Azione di rivendicazione e azione di regolamento di confini ed onere della prova ai fini processuali

Con sentenza del Tribunale di Napoli del 7.12.2017 n. 12005 è stato ribadita la differenziazione giuridico processuale classica tra l’azione di rivendicazione (948 c.c.) e l’azione di regolamento di confini (950 c.c.) in base alla quale, con la prima, si presuppone un conflitto tra titoli di proprietà mentre, con la seconda azione, si controverte tra le parti sulla estensione di immobili diversi e tra loro confinanti.

Come ulteriormente precisato in detta sentenza l’azione di rivendicazione (art. 948 c.c.), in virtù della quale il proprietario della cosa agisce contro il possessore o il detentore per ottenere il riconoscimento giudiziale del suo diritto dominicale, postula l’esistenza di un conflitto tra titoli determinato dal convenuto che nega la proprietà dell’attore, contrapponendo al titolo da costui vantato un proprio, diverso, incompatibile titolo di acquisto (Cass. n. 6681/2000); tale conflitto si configura allorquando un medesimo bene, o una medesima sua porzione, abbia due distinte e contraddittorie provenienze, di talché l’una non possa essere valida quanto l’altra (Cass. civ. n. 3559/16).

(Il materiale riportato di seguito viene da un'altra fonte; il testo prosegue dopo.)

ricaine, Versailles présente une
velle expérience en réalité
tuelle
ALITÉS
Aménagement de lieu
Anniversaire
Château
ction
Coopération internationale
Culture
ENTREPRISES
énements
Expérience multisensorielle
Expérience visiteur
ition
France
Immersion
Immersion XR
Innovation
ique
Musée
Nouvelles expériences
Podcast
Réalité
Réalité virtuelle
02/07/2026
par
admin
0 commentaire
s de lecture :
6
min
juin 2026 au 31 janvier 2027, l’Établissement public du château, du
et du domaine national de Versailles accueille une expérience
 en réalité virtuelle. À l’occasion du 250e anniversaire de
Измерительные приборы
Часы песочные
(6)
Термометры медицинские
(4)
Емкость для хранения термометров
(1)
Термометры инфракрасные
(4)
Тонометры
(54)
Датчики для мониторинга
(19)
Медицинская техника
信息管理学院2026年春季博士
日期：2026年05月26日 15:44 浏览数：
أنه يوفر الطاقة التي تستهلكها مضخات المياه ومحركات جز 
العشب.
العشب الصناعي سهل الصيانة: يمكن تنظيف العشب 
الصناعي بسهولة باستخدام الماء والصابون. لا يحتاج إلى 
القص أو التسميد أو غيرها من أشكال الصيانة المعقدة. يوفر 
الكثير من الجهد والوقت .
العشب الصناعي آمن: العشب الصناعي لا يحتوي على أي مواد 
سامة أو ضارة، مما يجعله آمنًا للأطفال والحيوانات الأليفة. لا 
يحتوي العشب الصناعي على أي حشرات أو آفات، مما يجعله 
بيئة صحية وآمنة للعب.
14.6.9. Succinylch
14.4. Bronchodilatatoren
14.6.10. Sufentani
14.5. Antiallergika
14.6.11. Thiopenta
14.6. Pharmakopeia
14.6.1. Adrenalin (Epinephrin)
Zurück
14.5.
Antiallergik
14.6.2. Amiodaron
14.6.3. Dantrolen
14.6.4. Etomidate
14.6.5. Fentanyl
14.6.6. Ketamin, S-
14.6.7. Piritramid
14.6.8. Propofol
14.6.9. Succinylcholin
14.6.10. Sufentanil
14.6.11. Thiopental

L’azione di regolamento di confini (art. 950 c.c.), in virtù della quale l’attore tende a far accertare l’esatta linea di demarcazione fra il proprio fondo e quello convenuto, presuppone invece un conflitto fra fondi, che si configura nel caso in cui si controverta sulla rispettiva estensione di beni diversi e tra loro contigui. L’eventuale richiesta di restituzione di una porzione di terreno si pone come mero corollario dell’invocato accertamento (in tal senso: Cass. 1446/96, 6681/2000).

L’azione di regolamento dei confini presuppone quindi che l’incertezza, oggettiva o soggettiva, cada sul confine tra due fondi e non sul diritto di proprietà degli stessi, anche se oggetto di controversia è la determinazione quantitativa delle rispettive proprietà.

La summenzionata azione non muta la sua natura (trasformandosi in azione di rivendica) nell’ipotesi in cui l’attore sostenga che il confine di fatto non sia quello esatto per essere stato parte del suo fondo usurpato dal vicino (Cass. civ. n. 3559/16).

Caratteristica dell’azione di rivendicazione è infatti, la sussistenza di un conflitto di titoli, determinato dal convenuto che nega la proprietà dell’attore, contrapponendo al titolo da costui vantato un proprio diverso ed incompatibile titolo di acquisto, originario o derivativo, mentre nell’azione di regolamento di confini i titoli di proprietà non sono controversi e la contestazione attiene solo alla delimitazione delle rispettive proprietà (conflitto tra fondi) a causa dell’incertezza del confine oggettiva (cioè derivante dalla promiscuità del possesso della zona confinaria) o soggettiva (ossia provocata dall’assunto dell’attore di non corrispondenza tra confine apparente e quello reale).

Dunque, allorquando il proprietario, convenuto con azione di regolamento dei confini, proponga, un’eccezione di usucapione, il thema decidendum giocoforza si estende anche all’accertamento della proprietà, e ciò tanto più quando, la questione sia stata, sia pure incidenter tantum, già prospettata da parte attrice nell’atto introduttivo.

Pertanto, il merito della controversia non può ritenersi circoscritto alla individuazione del confine tra i fondi, avendo la controversia per effetto delle difese dei convenuti, assunto i connotati di una rei vindicatio.

Va rilevato, quindi, che la qualificazione della azione assume particolare importanza sotto il profilo processuale e del relativo onere della prova (2697 c.c.) considerato che in sede di azione di rivendicazione, l’attore è tenuto a fornire la prova rigorosa del dominio vantato ed a giustificare la proprietà del bene risalendo, anche attraverso i propri danti causa ad un acquisto a titolo originario, ovvero dimostrando il compimento dell’usucapione anche in virtù di successione nel possesso (c.d. probatio diabolica) (Cass., sez. II, 30.3.2006, n. 7529).

Inoltre, anche colui il quale agisca per ottenere il mero accertamento della proprietà o comproprietà di un bene, anche unicamente per eliminare uno stato di incertezza circa la legittimità del potere di fatto esercitato sullo stesso, è tenuto, al pari che per l’azione di rivendicazione ex art. 948 c.c., alla probatio diabolica della titolarità del proprio diritto, trattandosi di onere da assolvere ogni volta che sia proposta un’azione, inclusa quella di accertamento, che fonda sul diritto di proprietà tutelato erga omnes. (Cass., sez. II, 18.1.2017, n. 1210).